Edinburgh Research Archive

Towards efficient and accessible protein design with machine learning

Item Status

Embargo End Date

Authors

Castorina, Leonardo V.

Abstract

Proteins are the architects of life on Earth, driving virtually all biochemical processes, from cell signalling and metabolism to immune defence and industrial catalysts. This remarkable functional diversity arises from just twenty building blocks called amino acids arranged in various sequences and lengths. The combinatorial space of possible protein sequences vastly exceeds the number of atoms in the universe, yet nature has explored only a fraction of it. Protein design aims to navigate this immense design landscape to create proteins with new functions and structures.

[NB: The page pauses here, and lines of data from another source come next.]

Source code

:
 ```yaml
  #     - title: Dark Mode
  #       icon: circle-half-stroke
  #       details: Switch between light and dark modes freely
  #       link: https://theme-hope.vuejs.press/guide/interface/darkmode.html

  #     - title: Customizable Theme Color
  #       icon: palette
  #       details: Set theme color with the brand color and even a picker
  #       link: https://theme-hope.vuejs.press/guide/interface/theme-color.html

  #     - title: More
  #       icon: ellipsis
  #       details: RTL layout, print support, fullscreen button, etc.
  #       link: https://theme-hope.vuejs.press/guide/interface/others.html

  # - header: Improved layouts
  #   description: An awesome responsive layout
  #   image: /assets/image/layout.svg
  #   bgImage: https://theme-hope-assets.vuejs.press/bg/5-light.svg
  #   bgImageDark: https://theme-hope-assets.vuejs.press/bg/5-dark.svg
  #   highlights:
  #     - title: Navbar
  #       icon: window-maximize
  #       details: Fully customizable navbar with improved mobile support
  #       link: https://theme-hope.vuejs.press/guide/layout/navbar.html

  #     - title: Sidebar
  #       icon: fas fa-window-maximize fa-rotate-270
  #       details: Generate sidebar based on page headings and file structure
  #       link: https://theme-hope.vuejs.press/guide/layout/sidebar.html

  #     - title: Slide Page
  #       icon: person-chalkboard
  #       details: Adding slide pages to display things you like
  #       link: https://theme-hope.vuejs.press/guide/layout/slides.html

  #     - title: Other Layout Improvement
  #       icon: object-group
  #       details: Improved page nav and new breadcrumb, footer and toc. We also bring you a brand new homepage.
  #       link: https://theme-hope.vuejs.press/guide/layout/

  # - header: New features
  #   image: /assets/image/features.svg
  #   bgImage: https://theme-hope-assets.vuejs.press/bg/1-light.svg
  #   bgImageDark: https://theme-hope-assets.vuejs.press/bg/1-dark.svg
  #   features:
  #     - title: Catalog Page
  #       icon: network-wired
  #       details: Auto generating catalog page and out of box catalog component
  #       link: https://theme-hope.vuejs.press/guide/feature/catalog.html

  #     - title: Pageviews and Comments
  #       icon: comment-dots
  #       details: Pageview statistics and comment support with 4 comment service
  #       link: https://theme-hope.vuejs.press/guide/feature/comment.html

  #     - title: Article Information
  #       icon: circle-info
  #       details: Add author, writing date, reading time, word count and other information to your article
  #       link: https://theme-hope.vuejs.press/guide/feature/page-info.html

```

The emergence of deep learning has significantly improved the speed and accuracy of protein design tools for de novo protein binders, enzymes, and neutralising antibodies. However, the rapid proliferation of new models, each trained on different datasets, presents challenges in evaluating performance and selecting the most suitable tool for a given design task. To address this, we developed PDBench, a fold-balanced benchmark and software toolkit that systematically evaluates model performance across fold types and identifies prediction biases. This benchmark guided the development of TIMED (Three-dimensional Inference Method for Efficient Design), a Convolutional Neural Network model for protein sequence design using voxel-based representations. Special flavours of TIMED account for biochemical constraints such as charge and polarity, allowing for more precise and tunable designs. To improve accessibility, we released TIMED-Design, a user-friendly web interface and command-line tool, democratising access to state-of-the-art protein sequence design models. Beyond traditional sequence-based and atomic representations, we introduced a fragment-based representation that abstracts proteins into evolutionarily conserved functional fragments. This approach significantly reduces computational costs while preserving structural and functional signatures. We demonstrated that fragment-based representations improve clustering performance, accelerate functional searches, and serve as effective blueprints for guiding generative protein design. By making these tools freely available, we aim to empower anyone, beyond researchers, to design the proteins of the future.